Human Rights Watch (HRW) yesterday urged Cambodian authorities to drop the “politically motivated” case against opposition leader Sam Rainsy as tensions between him and strongman Cambodian Prime Minister Hun Sen spike.
A court on Friday issued an arrest warrant for Rainsy over an unserved defamation sentence from 2011, a day after Hun Sen threatened him with legal action for comments urging the premier to move toward a peaceful exit from office.
Hun Sen — who has ruled Cambodia for more than three decades — is often accused of stifling the opposition and Rainsy has accused his ruling Cambodian People’s Party of stealing the last election in 2013 with widespread vote-rigging.
HRW called on authorities to “rescind the politically motivated arrest warrant.”

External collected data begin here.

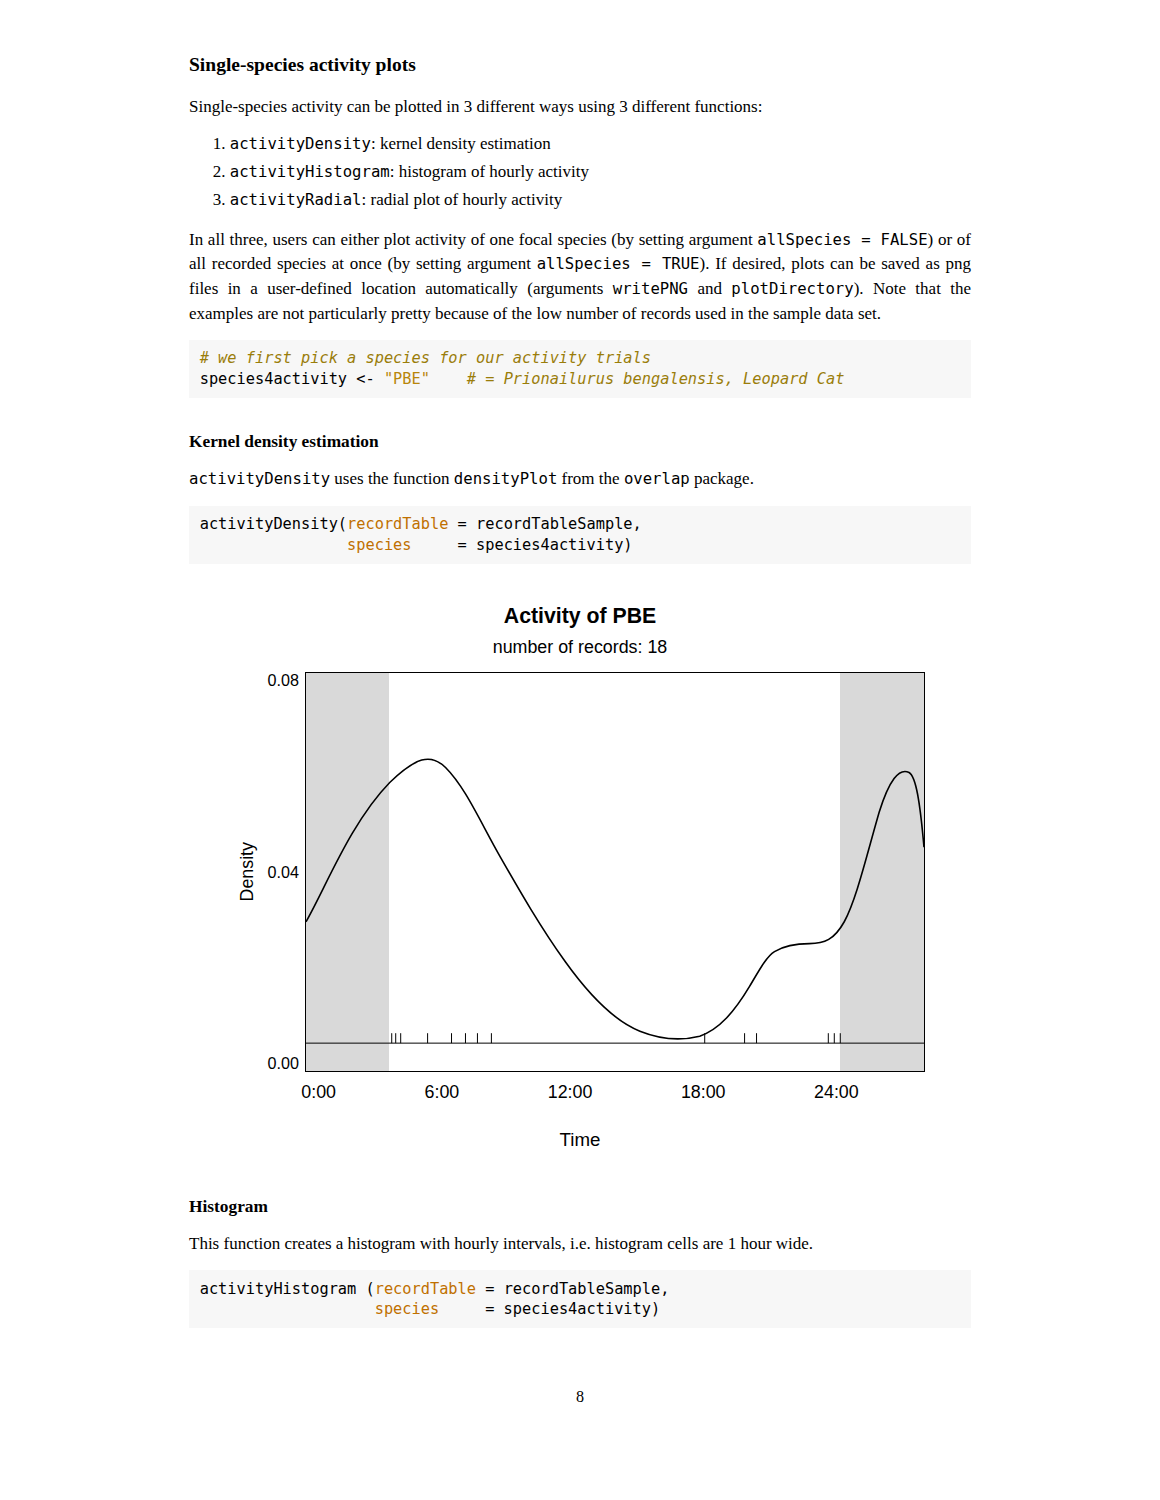Single-species activity plots
Single-species activity can be plotted in 3 different ways using 3 different functions:
activityDensity: kernel density estimation
activityHistogram: histogram of hourly activity
activityRadial: radial plot of hourly activity
In all three, users can either plot activity of one focal species (by setting argument allSpecies = FALSE) or of all recorded species at once (by setting argument allSpecies = TRUE). If desired, plots can be saved as png files in a user-defined location automatically (arguments writePNG and plotDirectory). Note that the examples are not particularly pretty because of the low number of records used in the sample data set.
# we first pick a species for our activity trials
species4activity <- "PBE"    # = Prionailurus bengalensis, Leopard Cat
Kernel density estimation
activityDensity uses the function densityPlot from the overlap package.
activityDensity(recordTable = recordTableSample,
                species     = species4activity)
Activity of PBE
number of records: 18
Density
0.08 0.04 0.00
0:00 6:00 12:00 18:00 24:00
Time
Histogram
This function creates a histogram with hourly intervals, i.e. histogram cells are 1 hour wide.
activityHistogram (recordTable = recordTableSample,
                   species     = species4activity)
8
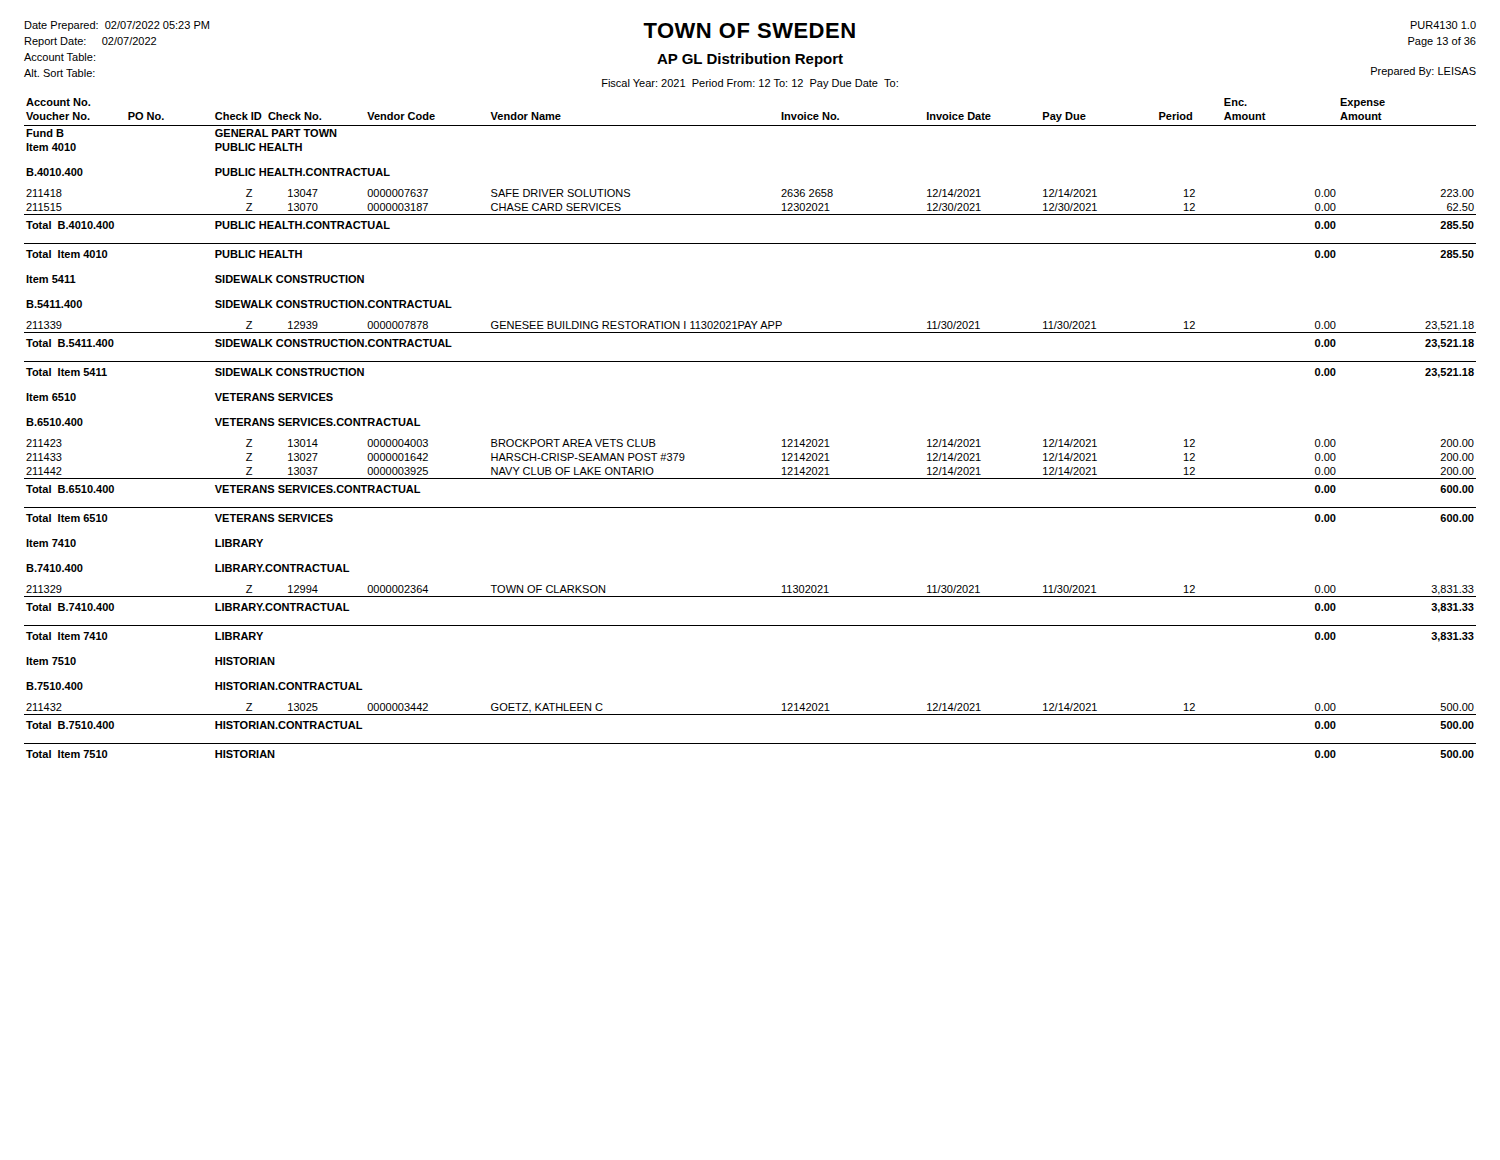| Date Prepared: 02/07/2022 05:23 PM Report Date: 02/07/2022 Account Table: Alt. Sort Table: | TOWN OF SWEDEN AP GL Distribution Report Fiscal Year: 2021 Period From: 12 To: 12 Pay Due Date To: | PUR4130 1.0 Page 13 of 36 Prepared By: LEISAS |
| Account No. | | | | | | | | | Enc. | Expense |
| --- | --- | --- | --- | --- | --- | --- | --- | --- | --- | --- |
| Voucher No. | PO No. | Check ID Check No. | Vendor Code | Vendor Name | Invoice No. | Invoice Date | Pay Due | Period | Amount | Amount |
| Fund B | | GENERAL PART TOWN | | | | | | |
| Item 4010 | | PUBLIC HEALTH | | | | | | |
| B.4010.400 | | PUBLIC HEALTH.CONTRACTUAL | | | | | | |
| 211418 | | Z | 13047 | 0000007637 | SAFE DRIVER SOLUTIONS | 2636 2658 | 12/14/2021 | 12/14/2021 | 12 | 0.00 | 223.00 |
| 211515 | | Z | 13070 | 0000003187 | CHASE CARD SERVICES | 12302021 | 12/30/2021 | 12/30/2021 | 12 | 0.00 | 62.50 |
| Total B.4010.400 | PUBLIC HEALTH.CONTRACTUAL | | | | | 0.00 | 285.50 |
| Total Item 4010 | PUBLIC HEALTH | | | | | 0.00 | 285.50 |
| Item 5411 | | SIDEWALK CONSTRUCTION | | | | | | |
| B.5411.400 | | SIDEWALK CONSTRUCTION.CONTRACTUAL | | | | | | |
| 211339 | | Z | 12939 | 0000007878 | GENESEE BUILDING RESTORATION I 11302021PAY APP | 11/30/2021 | 11/30/2021 | 12 | 0.00 | 23,521.18 |
| Total B.5411.400 | SIDEWALK CONSTRUCTION.CONTRACTUAL | | | | | 0.00 | 23,521.18 |
| Total Item 5411 | SIDEWALK CONSTRUCTION | | | | | 0.00 | 23,521.18 |
| Item 6510 | | VETERANS SERVICES | | | | | | |
| B.6510.400 | | VETERANS SERVICES.CONTRACTUAL | | | | | | |
| 211423 | | Z | 13014 | 0000004003 | BROCKPORT AREA VETS CLUB | 12142021 | 12/14/2021 | 12/14/2021 | 12 | 0.00 | 200.00 |
| 211433 | | Z | 13027 | 0000001642 | HARSCH-CRISP-SEAMAN POST #379 | 12142021 | 12/14/2021 | 12/14/2021 | 12 | 0.00 | 200.00 |
| 211442 | | Z | 13037 | 0000003925 | NAVY CLUB OF LAKE ONTARIO | 12142021 | 12/14/2021 | 12/14/2021 | 12 | 0.00 | 200.00 |
| Total B.6510.400 | VETERANS SERVICES.CONTRACTUAL | | | | | 0.00 | 600.00 |
| Total Item 6510 | VETERANS SERVICES | | | | | 0.00 | 600.00 |
| Item 7410 | | LIBRARY | | | | | | |
| B.7410.400 | | LIBRARY.CONTRACTUAL | | | | | | |
| 211329 | | Z | 12994 | 0000002364 | TOWN OF CLARKSON | 11302021 | 11/30/2021 | 11/30/2021 | 12 | 0.00 | 3,831.33 |
| Total B.7410.400 | LIBRARY.CONTRACTUAL | | | | | 0.00 | 3,831.33 |
| Total Item 7410 | LIBRARY | | | | | 0.00 | 3,831.33 |
| Item 7510 | | HISTORIAN | | | | | | |
| B.7510.400 | | HISTORIAN.CONTRACTUAL | | | | | | |
| 211432 | | Z | 13025 | 0000003442 | GOETZ, KATHLEEN C | 12142021 | 12/14/2021 | 12/14/2021 | 12 | 0.00 | 500.00 |
| Total B.7510.400 | HISTORIAN.CONTRACTUAL | | | | | 0.00 | 500.00 |
| Total Item 7510 | HISTORIAN | | | | | 0.00 | 500.00 |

“Cambodia’s donors should publicly call for the case to be dropped and for Prime Minister Hun Sen to end his repeated use of the criminal law against political opponents,” it said in a statement.
Rainsy, currently on tour in South Korea, was sentenced for defamation in 2011 for accusing the nation’s foreign minister of being a former member of the brutal Khmer Rouge, which ruled Cambodia from 1975 to 1979.
The opposition chief is Hun Sen’s main rival and was in self-exile at the time of the sentence as he also faced a string of other convictions he claimed were trumped-up.
Rainsy’s recent comments, urging the international community to pressure Hun Sen for full democratization, were made during his trip to Japan earlier this week as he took inspiration from a historic vote in nearby Myanmar.
On Facebook, he yesterday referred to the former junta-ruled state, which has become an unlikely beacon for democracy among its Southeast Asian neighbors.
Opposition leader Aung San Suu Kyi’s “resounding ‘victory’ has created panic among the last surviving dictators in our part of the world, but the wind of freedom that is blowing throughout the world will also reach Cambodia in the very near future,” Rainsy wrote.
Thailand has been under military rule since a coup in May last year, with elections ruled out until at least July 2017, while Vietnam and Laos are ruled by authoritarian communist regimes.
Rainsy only returned to Cambodia ahead of the flawed 2013 elections after a royal pardon for the sentences against him. The HRW said the 2011 defamation case was not mentioned in the pardon.